Unexpected clinical events may necessitate prompt extraction of the enteroscope. If the procedure has been performed under monitored anesthesia care, the patient in an unexpected life threatening emergency situation may require endotracheal intubation. In this circumstance, the enteroscope may be left in place until tracheal intubation is accomplished. Withdrawal can then follow. Please note that emergency withdrawal will inherently require extra time to perform if the enteroscope is well advanced into the small bowel and pleated onto the scope. Removal efforts are directed at freeing the pleated bowel. If this is not accomplished, there is risk of intussusception. The first step is to insufflate the lumen with CO2 and water. The water will provide lubrication. Backward rotation is maintained as the enteroscope is slowly pulled out. Tip deflection in all directions may enable unpleating of the bowel and the withdrawal. The same precautions must be taken when the 80 cm mark is noted at the mouthpiece. Withdrawal must be interrupted at this point. With active backward rotation maintained, the tip of the enteroscope must be seen to first exit the duodenum and pass through the pylorus into the antrum before resuming withdrawal with backward rotation into and through the esophagus. The patient’s neck should be straightened to ease passage through the esophagopharyngeal segment.
Loss of power or other major equipment failure such as a cable break or motor failure will stop the spiral segment from rotating. Similar to emergency withdrawal, removal of the enteroscope will take extra-time to accomplish. It is important to insufflate the bowel in order to release the pleated portions from the scope. This is accomplished by instilling CO2 or air as well as water for lubrication directly through the scope channel.

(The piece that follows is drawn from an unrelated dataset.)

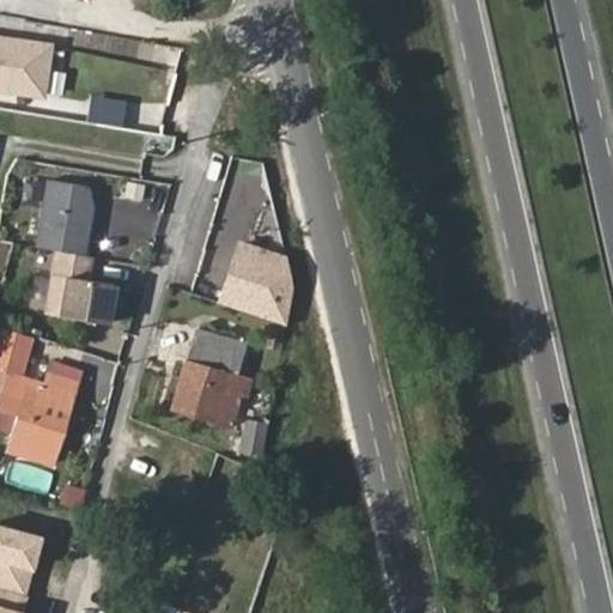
[(42,43),(0,37),(0,85),(0,86),(2,76),(36,82),(42,43)]
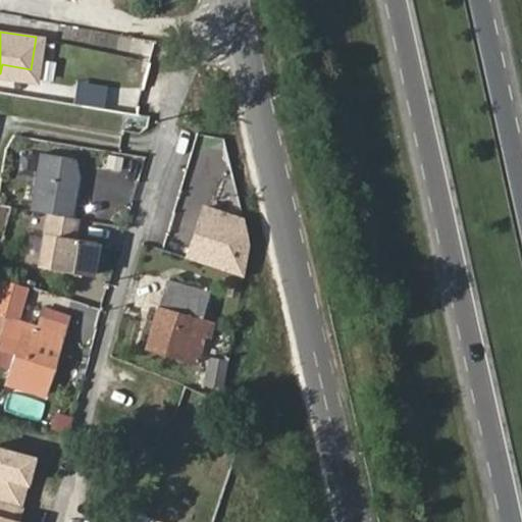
[(75,156),(43,151),(33,207),(50,211),(72,214),(80,173),(75,156)]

Tubing may be connected via luer lock to the working channel or syringes may be used. Once insufflation is apparent, the scope is slowly withdrawn. Fluoroscopy may be used to monitor effective insufflation and avoid excessive insufflation. Tip deflection in all directions may facilitate unpleating of the bowel. If there is resistance to withdrawal, pulling should halt followed by a pause, additional insufflation or instillation of water performed, followed by forward pushing 5-10 cm before gentle pulling withdrawal is re-initiated. When the 80 cm mark is noted exiting the mouthpiece, extra effort at tip deflection to release the scope from the duodenum and pylorus is performed before the final pull through the esophagus. Neck straightening is needed to aid esophagopharyngeal passage.
Detachment with loss of the spiral tube
If the spiral tube becomes released from the scope attachment rotational activity within the lumen will cease. Pull the enteroscope until the spiral tube has completely separated from the scope and obtain an optimum field of view. The pleated bowel must be released by using gas insufflation and water as the scope is withdrawn. If the spiral tube becomes completely separated from the scope and free within the lumen, retrieval efforts are made similar to extraction of a foreign body using forceps or inflated balloon at the distal end of the spiral tube. The enteroscope with captured spiral tube are slowly withdrawn. Failure to retrieve the spiral tube may require surgical removal.
Do not, under any circumstances, forcefully withdraw the enteroscope. Instead, allow the pleated bowl to be unraveled off of the spiral segment through backward rotation.